§ Exercise details: Give back exactly the first lines of the entries below, through the line with "beige tray [595,397,742,454]".
==== Available data
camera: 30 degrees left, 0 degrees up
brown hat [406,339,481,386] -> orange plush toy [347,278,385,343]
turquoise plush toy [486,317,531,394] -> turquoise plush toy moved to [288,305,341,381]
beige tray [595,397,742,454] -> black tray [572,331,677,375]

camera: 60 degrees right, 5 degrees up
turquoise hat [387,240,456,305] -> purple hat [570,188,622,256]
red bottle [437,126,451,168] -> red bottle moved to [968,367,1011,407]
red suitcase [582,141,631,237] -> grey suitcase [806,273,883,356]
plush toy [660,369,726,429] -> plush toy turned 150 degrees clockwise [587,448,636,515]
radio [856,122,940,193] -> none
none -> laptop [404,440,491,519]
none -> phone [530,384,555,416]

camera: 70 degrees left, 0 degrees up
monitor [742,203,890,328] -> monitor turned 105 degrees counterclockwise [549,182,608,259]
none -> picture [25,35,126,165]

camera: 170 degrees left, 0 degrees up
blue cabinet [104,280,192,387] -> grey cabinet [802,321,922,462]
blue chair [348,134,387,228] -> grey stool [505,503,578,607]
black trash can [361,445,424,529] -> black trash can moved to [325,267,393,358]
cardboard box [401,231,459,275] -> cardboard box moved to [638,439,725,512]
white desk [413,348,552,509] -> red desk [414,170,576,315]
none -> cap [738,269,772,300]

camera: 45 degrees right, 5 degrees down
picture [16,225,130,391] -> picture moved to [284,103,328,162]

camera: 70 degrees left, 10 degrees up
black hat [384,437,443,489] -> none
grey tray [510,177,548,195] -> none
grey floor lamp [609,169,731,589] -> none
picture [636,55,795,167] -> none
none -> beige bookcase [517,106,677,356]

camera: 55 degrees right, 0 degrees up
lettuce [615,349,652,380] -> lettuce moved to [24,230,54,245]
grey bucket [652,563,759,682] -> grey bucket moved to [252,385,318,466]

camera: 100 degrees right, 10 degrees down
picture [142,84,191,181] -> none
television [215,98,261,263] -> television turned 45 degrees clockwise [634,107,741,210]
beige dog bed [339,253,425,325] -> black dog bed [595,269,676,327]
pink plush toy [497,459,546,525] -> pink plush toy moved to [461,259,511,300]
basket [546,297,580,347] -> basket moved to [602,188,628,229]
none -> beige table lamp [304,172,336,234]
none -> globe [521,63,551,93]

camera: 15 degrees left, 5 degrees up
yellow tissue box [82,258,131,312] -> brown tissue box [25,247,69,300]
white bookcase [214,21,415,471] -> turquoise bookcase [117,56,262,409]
========
§ Answer to this problem:
camera: 30 degrees left, 0 degrees up
brown hat [406,339,481,386] -> orange plush toy [347,278,385,343]
turquoise plush toy [486,317,531,394] -> turquoise plush toy moved to [288,305,341,381]
beige tray [595,397,742,454] -> black tray [572,331,677,375]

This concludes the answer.